3. **Use a hex editor** (like `hexedit`) to find `88 01 00 36` and replace it with `1f 20 03 d5`.
    

```bash
# 1. Open the file in the hex editor
$ hexedit login

# 2. Press Ctrl+S to search.
#    Search for hex bytes: 88 01 00 36

# 3. Type over it with the new bytes: 1f 20 03 d5
#    (The text will turn red)

# 4. Press Ctrl+X to exit, and 'y' to save.
```

### Part 6: The Final Step (macOS Security)

If we try to run `./login` now, it will hang or crash.
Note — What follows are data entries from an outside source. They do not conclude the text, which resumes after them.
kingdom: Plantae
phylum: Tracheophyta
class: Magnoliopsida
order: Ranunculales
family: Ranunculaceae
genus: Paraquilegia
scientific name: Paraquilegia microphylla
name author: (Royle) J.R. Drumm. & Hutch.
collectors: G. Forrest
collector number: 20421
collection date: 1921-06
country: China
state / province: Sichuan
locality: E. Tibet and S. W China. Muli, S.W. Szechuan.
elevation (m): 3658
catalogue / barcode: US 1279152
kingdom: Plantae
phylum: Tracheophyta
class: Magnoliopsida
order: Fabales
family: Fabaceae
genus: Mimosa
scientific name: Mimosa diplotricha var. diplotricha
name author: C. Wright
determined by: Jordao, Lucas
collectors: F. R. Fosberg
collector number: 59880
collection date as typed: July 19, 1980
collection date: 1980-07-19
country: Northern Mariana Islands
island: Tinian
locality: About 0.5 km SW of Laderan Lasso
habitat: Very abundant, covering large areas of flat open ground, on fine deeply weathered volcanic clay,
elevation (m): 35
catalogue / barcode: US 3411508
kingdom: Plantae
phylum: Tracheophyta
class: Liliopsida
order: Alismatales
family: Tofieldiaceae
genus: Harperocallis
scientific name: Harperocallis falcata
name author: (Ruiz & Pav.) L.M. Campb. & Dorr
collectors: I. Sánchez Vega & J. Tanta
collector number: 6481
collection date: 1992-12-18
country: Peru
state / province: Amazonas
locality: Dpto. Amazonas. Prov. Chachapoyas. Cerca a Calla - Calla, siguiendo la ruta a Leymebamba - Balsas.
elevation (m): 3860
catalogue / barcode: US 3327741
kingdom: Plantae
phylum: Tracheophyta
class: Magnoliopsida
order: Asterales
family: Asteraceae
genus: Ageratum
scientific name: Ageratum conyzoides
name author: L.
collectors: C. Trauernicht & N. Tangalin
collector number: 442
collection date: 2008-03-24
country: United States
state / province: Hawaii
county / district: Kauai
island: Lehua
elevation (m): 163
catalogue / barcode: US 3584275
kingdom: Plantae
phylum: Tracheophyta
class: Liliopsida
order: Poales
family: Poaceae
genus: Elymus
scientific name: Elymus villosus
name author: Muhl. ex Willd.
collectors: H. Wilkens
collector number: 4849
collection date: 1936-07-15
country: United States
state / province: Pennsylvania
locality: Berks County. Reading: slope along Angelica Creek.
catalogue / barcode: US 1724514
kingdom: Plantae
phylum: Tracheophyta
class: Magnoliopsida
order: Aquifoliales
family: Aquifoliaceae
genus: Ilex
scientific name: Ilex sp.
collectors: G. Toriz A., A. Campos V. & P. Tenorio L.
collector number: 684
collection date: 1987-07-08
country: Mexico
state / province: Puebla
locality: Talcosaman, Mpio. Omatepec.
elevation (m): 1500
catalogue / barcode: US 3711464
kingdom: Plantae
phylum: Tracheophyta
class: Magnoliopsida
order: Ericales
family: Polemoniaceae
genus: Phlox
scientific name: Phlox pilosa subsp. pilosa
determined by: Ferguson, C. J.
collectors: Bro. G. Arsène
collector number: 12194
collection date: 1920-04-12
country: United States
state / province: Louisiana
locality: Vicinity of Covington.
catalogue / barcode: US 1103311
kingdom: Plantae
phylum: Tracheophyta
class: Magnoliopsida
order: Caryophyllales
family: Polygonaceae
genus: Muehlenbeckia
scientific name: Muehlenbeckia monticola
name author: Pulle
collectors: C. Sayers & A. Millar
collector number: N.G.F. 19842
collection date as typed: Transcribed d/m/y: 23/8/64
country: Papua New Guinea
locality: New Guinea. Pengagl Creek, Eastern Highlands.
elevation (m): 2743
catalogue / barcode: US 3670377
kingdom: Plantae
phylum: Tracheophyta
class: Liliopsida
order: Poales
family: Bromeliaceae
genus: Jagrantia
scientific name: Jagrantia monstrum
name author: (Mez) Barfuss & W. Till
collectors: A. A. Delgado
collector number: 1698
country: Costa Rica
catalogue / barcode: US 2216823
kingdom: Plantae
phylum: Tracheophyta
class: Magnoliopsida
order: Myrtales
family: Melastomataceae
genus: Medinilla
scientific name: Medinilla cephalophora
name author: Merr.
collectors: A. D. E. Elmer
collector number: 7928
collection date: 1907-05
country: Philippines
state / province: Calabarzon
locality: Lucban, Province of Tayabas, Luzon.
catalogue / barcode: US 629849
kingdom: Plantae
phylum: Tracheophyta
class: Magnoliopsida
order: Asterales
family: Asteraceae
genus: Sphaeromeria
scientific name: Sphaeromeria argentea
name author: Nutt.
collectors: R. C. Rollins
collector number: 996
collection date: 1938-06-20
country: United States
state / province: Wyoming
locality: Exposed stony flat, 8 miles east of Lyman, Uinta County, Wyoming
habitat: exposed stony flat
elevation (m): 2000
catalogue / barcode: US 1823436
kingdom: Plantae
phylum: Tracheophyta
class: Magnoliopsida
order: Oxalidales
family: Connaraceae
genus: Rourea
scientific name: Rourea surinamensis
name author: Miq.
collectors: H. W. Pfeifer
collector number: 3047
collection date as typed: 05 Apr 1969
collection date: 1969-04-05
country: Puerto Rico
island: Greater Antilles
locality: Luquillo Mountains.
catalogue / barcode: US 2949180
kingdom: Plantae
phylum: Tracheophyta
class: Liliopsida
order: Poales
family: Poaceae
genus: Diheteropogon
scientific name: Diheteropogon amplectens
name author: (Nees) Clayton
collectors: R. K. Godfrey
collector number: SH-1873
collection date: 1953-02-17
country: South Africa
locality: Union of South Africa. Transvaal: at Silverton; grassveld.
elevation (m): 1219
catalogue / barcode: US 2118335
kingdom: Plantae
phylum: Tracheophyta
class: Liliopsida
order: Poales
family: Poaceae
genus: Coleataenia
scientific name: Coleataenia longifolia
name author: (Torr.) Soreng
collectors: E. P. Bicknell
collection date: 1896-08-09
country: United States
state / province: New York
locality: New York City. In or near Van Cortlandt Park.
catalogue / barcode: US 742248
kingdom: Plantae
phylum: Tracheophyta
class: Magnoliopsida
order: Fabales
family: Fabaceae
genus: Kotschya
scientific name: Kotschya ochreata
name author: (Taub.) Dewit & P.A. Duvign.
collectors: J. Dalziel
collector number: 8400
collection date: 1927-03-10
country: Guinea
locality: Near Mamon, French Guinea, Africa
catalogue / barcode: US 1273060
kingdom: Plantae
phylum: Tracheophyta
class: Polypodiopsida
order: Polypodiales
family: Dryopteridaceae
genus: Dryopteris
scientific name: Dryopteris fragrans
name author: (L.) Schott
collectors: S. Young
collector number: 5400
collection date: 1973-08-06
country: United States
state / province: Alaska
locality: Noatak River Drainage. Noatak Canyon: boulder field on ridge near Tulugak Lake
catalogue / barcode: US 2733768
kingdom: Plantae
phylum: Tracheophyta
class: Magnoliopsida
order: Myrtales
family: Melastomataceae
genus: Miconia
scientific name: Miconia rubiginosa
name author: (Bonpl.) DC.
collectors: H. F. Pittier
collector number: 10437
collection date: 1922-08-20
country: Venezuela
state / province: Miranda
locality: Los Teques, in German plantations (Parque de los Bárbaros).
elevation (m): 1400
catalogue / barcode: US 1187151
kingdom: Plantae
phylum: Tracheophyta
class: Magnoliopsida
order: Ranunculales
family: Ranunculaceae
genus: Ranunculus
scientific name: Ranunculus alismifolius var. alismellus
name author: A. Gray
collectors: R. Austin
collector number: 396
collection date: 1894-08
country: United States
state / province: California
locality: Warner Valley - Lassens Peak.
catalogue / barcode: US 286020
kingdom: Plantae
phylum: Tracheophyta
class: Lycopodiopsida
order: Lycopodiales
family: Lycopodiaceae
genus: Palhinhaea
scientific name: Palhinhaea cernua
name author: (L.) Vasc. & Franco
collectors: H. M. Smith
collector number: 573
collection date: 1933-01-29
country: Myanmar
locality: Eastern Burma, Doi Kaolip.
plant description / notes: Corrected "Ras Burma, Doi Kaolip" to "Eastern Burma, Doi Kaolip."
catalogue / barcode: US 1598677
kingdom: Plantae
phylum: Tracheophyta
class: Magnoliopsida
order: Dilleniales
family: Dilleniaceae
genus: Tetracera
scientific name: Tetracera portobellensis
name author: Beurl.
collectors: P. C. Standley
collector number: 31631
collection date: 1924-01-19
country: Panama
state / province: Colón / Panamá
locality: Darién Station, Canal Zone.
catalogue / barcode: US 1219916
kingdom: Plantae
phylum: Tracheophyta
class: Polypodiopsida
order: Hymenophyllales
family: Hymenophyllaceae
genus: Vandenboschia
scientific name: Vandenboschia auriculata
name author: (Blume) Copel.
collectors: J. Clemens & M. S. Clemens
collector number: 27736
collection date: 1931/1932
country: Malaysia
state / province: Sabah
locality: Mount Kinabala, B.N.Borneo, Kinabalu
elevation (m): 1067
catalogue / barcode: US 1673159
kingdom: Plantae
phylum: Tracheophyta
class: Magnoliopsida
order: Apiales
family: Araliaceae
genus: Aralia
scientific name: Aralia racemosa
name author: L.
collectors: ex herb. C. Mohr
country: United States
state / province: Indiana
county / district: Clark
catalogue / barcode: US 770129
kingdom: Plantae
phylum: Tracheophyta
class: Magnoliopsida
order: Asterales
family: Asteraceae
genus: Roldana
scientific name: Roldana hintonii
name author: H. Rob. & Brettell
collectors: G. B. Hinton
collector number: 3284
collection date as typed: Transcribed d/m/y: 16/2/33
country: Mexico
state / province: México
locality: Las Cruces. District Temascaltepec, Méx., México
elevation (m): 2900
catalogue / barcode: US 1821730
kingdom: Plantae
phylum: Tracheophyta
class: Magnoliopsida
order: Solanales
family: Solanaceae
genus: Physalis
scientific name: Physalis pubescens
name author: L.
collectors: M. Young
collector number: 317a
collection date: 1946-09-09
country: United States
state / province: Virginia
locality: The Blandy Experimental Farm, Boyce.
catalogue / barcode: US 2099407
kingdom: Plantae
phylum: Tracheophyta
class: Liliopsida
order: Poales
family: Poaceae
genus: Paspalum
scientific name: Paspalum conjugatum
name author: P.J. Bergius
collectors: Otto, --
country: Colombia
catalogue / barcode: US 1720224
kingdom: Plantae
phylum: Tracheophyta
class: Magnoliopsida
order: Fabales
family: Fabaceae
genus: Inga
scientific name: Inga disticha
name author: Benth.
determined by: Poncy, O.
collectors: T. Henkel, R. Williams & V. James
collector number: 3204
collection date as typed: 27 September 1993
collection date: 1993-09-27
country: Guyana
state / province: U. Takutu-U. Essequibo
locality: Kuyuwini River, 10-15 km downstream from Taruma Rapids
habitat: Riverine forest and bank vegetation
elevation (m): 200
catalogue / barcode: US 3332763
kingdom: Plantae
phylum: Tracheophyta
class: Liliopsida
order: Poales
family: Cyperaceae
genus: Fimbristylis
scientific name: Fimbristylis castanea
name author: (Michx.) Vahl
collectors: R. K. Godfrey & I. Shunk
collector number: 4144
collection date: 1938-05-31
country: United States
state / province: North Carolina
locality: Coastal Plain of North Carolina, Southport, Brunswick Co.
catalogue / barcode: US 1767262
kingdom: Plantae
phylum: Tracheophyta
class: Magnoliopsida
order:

We have modified the binary, which breaks its "code signature". macOS sees the file has been tampered with and refuses to run it.

We need to apply a new, ad-hoc signature to tell macOS we trust this new version.

```bash
$ codesign -f -s - login
```

### The Result

Now, we run our patched app.

```bash
$ ./login anything-i-want
success

$ ./login blahblah
success

$ ./login 1234
success
```

We have successfully bypassed the password check by changing just 4 bytes in the compiled executable.

This is, of course, a very simple example, but it demonstrates the fundamentals of binary patching and reverse engineering. It also shows why hardcoding secrets in your client-side applications is never a good idea!